Opdracht: Citeer alle onderstaande regels letterlijk, zonder iets weg te laten of te veranderen.

Aangeleverde regels:
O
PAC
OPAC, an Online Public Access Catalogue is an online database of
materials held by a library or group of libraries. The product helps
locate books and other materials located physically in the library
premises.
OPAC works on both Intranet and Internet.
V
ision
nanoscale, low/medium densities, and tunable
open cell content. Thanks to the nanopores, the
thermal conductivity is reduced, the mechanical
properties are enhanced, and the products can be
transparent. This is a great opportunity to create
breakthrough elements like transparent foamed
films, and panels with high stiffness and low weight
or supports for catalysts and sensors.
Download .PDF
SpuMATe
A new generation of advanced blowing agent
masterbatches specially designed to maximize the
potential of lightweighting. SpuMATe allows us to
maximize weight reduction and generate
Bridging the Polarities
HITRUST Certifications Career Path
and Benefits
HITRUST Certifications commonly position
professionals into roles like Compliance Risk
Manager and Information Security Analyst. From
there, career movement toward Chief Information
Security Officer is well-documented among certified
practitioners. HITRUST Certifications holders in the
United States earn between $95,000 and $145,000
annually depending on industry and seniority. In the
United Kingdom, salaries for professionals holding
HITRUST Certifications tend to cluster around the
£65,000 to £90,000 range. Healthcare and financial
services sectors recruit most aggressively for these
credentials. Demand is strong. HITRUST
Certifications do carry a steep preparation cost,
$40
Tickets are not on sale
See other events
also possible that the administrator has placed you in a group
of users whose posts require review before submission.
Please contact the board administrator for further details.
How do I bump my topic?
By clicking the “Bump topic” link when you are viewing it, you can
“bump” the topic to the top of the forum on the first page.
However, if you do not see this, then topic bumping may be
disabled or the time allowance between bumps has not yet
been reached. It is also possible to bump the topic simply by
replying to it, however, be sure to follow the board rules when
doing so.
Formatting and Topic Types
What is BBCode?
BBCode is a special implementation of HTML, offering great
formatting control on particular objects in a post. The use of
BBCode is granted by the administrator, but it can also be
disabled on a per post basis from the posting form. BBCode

Uitgevoerde opdracht:
O
PAC
OPAC, an Online Public Access Catalogue is an online database of
materials held by a library or group of libraries. The product helps
locate books and other materials located physically in the library
premises.
OPAC works on both Intranet and Internet.
V
ision
nanoscale, low/medium densities, and tunable
open cell content. Thanks to the nanopores, the
thermal conductivity is reduced, the mechanical
properties are enhanced, and the products can be
transparent. This is a great opportunity to create
breakthrough elements like transparent foamed
films, and panels with high stiffness and low weight
or supports for catalysts and sensors.
Download .PDF
SpuMATe
A new generation of advanced blowing agent
masterbatches specially designed to maximize the
potential of lightweighting. SpuMATe allows us to
maximize weight reduction and generate
Bridging the Polarities
HITRUST Certifications Career Path
and Benefits
HITRUST Certifications commonly position
professionals into roles like Compliance Risk
Manager and Information Security Analyst. From
there, career movement toward Chief Information
Security Officer is well-documented among certified
practitioners. HITRUST Certifications holders in the
United States earn between $95,000 and $145,000
annually depending on industry and seniority. In the
United Kingdom, salaries for professionals holding
HITRUST Certifications tend to cluster around the
£65,000 to £90,000 range. Healthcare and financial
services sectors recruit most aggressively for these
credentials. Demand is strong. HITRUST
Certifications do carry a steep preparation cost,
$40
Tickets are not on sale
See other events
also possible that the administrator has placed you in a group
of users whose posts require review before submission.
Please contact the board administrator for further details.
How do I bump my topic?
By clicking the “Bump topic” link when you are viewing it, you can
“bump” the topic to the top of the forum on the first page.
However, if you do not see this, then topic bumping may be
disabled or the time allowance between bumps has not yet
been reached. It is also possible to bump the topic simply by
replying to it, however, be sure to follow the board rules when
doing so.
Formatting and Topic Types
What is BBCode?
BBCode is a special implementation of HTML, offering great
formatting control on particular objects in a post. The use of
BBCode is granted by the administrator, but it can also be
disabled on a per post basis from the posting form. BBCode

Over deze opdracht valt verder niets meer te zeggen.